In this case study, I found one of my own blog posts had not been indexed by Google. So, naturally being a technical SEO specialist I investigated it.
Google’s canonicalization algorithm can be spot on but as I found out it doesn’t always get it right.
In this experiment I learned that:
- Google can be wrong – Even with all the right signals in place Google’s canonicalisation machine learning algorithm can choose the wrong URL.
- Reporting bugs – The problem wasn’t helped by Google Search Console Index Coverage report choosing to cateorise the canonical URL as “Crawled, currently not indexed” (so I wasn’t sure what the problem was straight away).
- SEO Performance – Non-canonical URLs won’t perform as well as pages that are meant to be the canonical, especially if they are higher up in the link architcture.
- Debugging – Using good old fashioned technical SEO debugging techniques can help identify the problem and solve it (which I have mentioned below).
- Feed URLs – It seems RSS feeds that contain all the content of a post (and nothing else) can be used and counted in the canonicalization algorithm.
A few SEOs made some good points about the solution to 404 the /feed/ URLs.
For a client it could cause problems as RSS feeds are still used to generate backlinks, XML sitemaps, etc.
I just did this as a quick experiment without any real thought to the long term impact of getting rid of an author feed URL (I just wanted to see if the feed URL was the issue or the post itself).

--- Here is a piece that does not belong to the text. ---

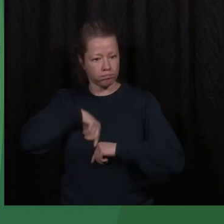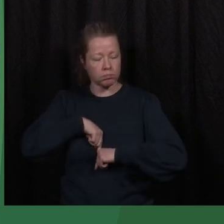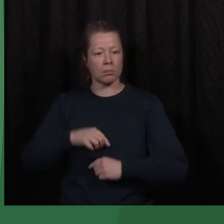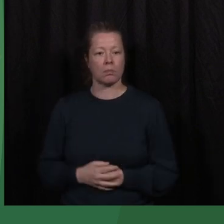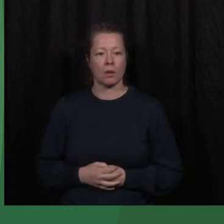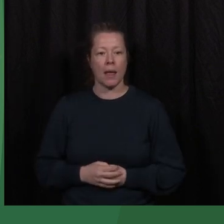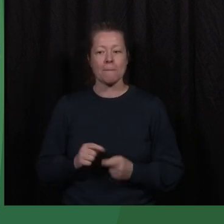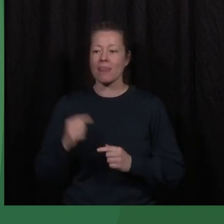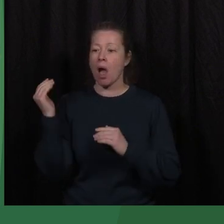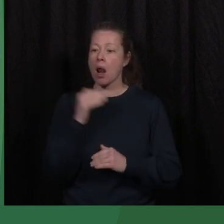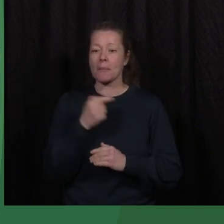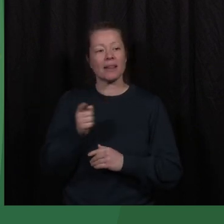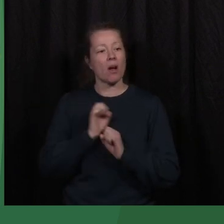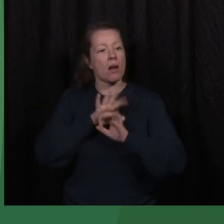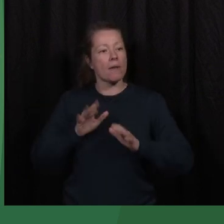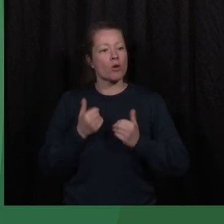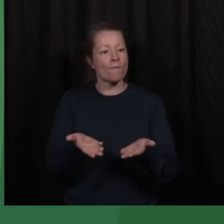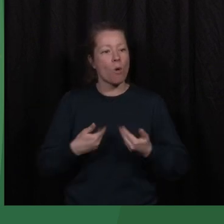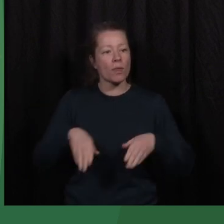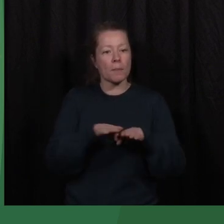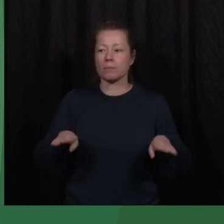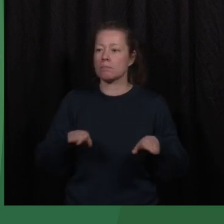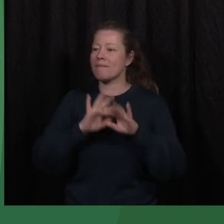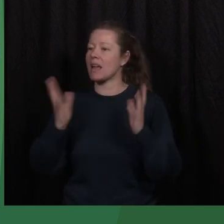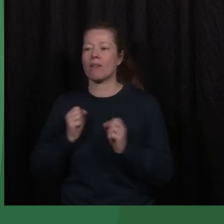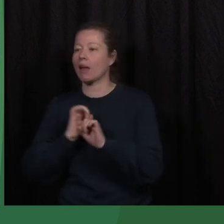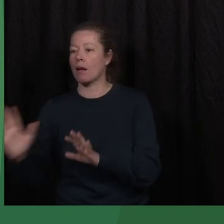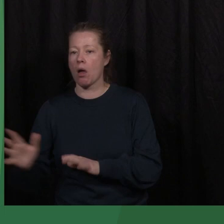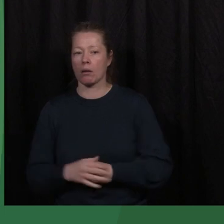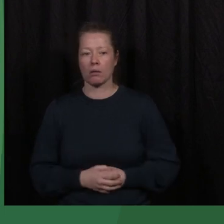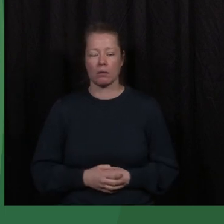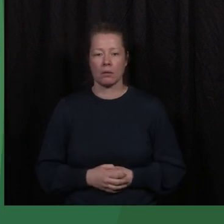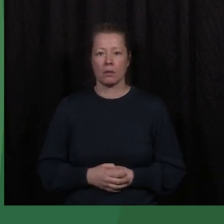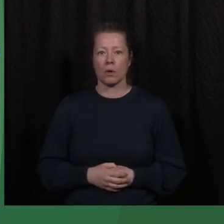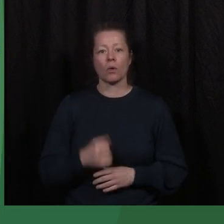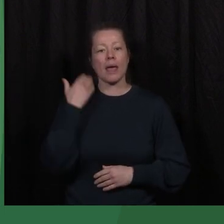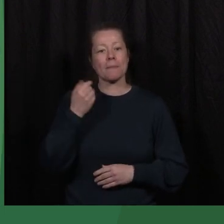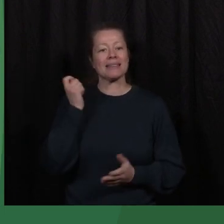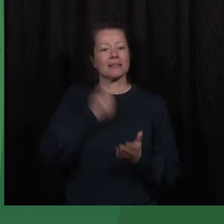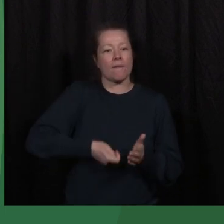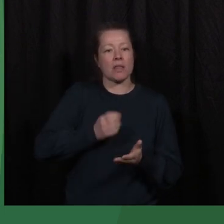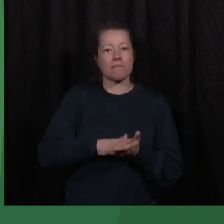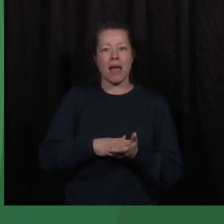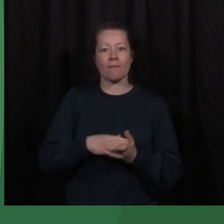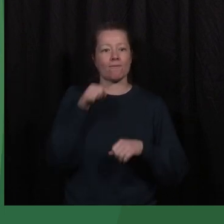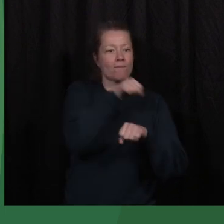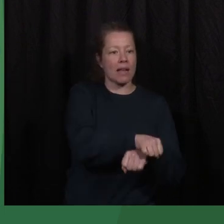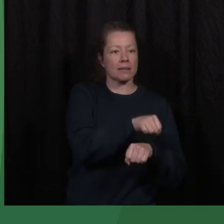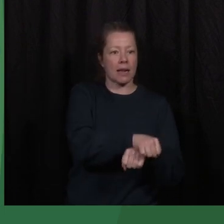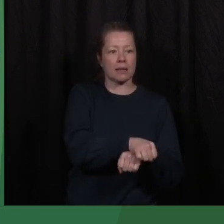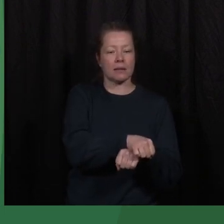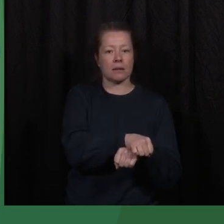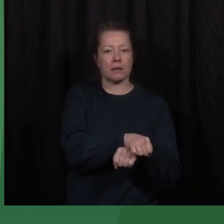But the Arabs were ready for democracy, but the world was not. And I was punished with imprisonment and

In hindsight what I should have done (and what I would recommend to client’s) is:
- Update the feeds to include an except of each post (update in Settings > Reading)

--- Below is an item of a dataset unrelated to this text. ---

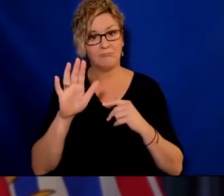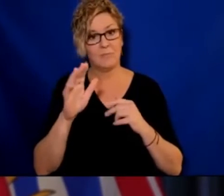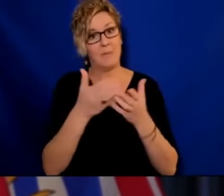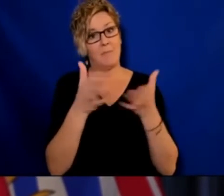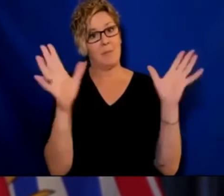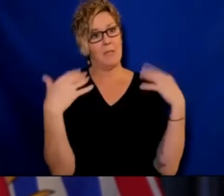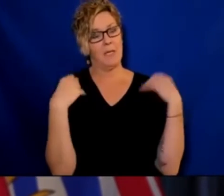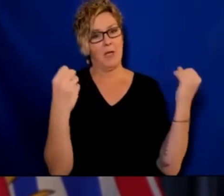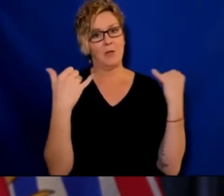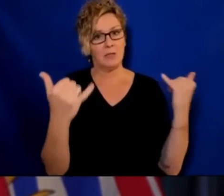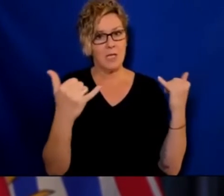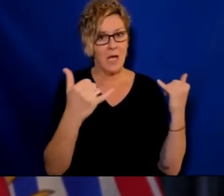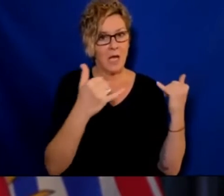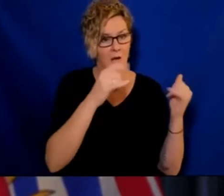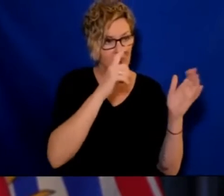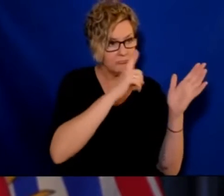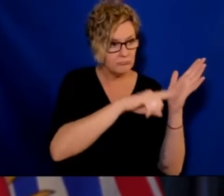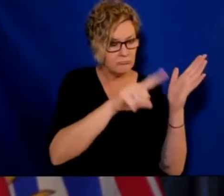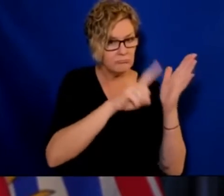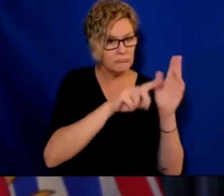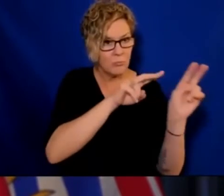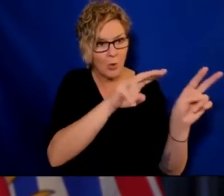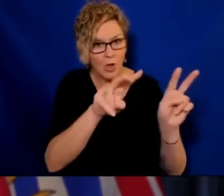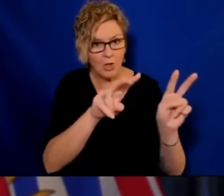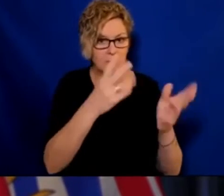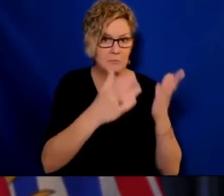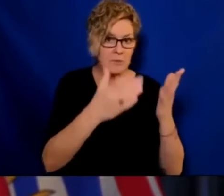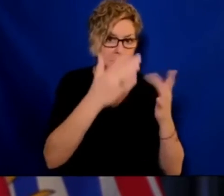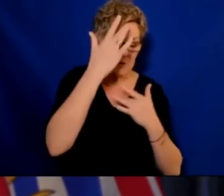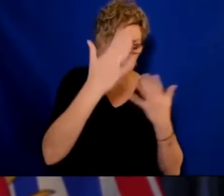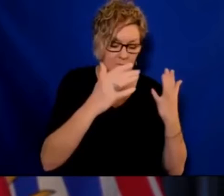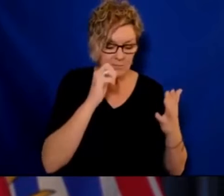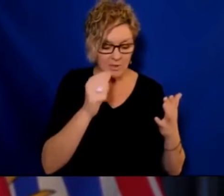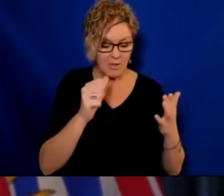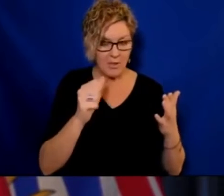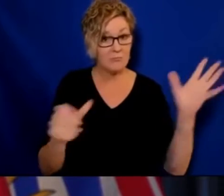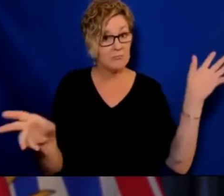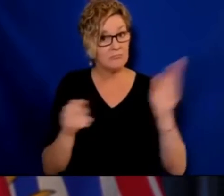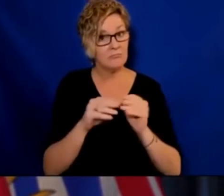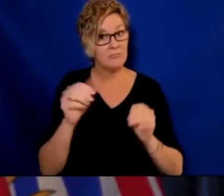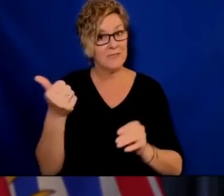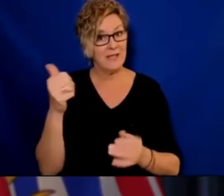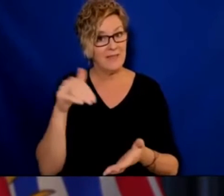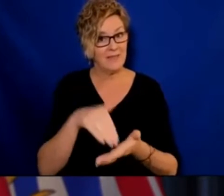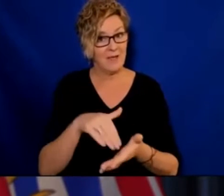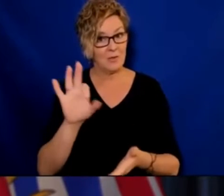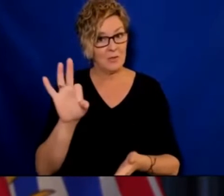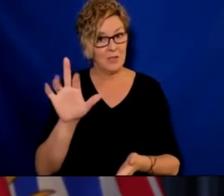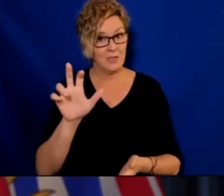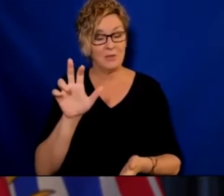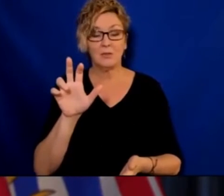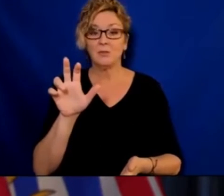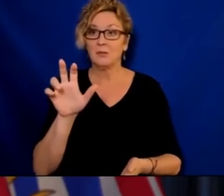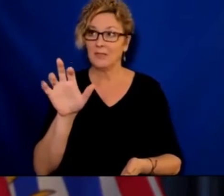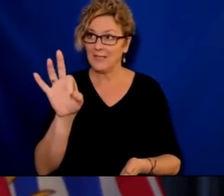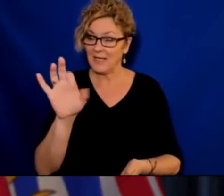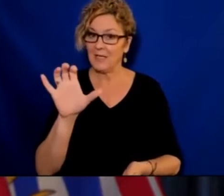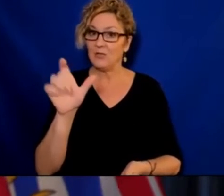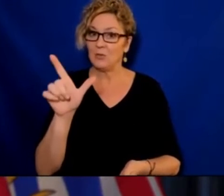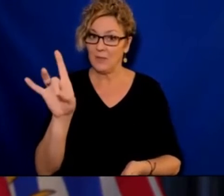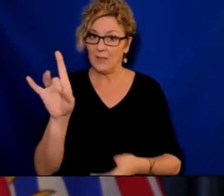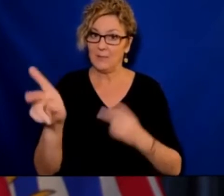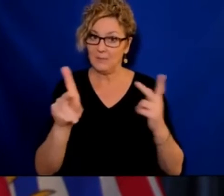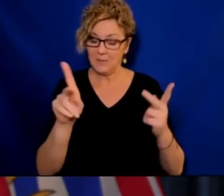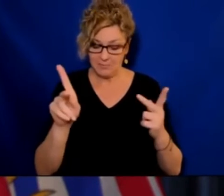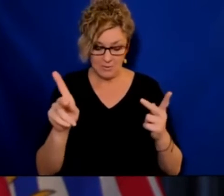And 16,087 people who have now recovered from COVID-19. Over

- Use a X-robots HTTP header on all /feed/ URLs (if feed URLs persist to stay in the index).
When I was playing around in Gent of Search Google Search Console (GSC) I noticed that one of my blog posts wasn’t indexed.
Google wasn’t really giving me any information on why the page wasn’t indexed just “Crawled – currently not indexed”.
I thought this was odd considering the utter garbage I’ve seen it crawl and index in past experiments. The content was unique and (I thought) fairly interesting.
So, I did a little digging.
I began to notice that the GSC Index Coverage report was telling me that /feed/ URLs were being crawled and indexed by Google. Which was odd, as they were just RSS feeds and not actual pages.
I began to check these /feed/ URLs and soon noticed that there was duplicate content in the /feed/ URLs.
Popping a snippet of content using
"" in Google Search revealed that the /author/agent/feed/ URL was appearing for the content.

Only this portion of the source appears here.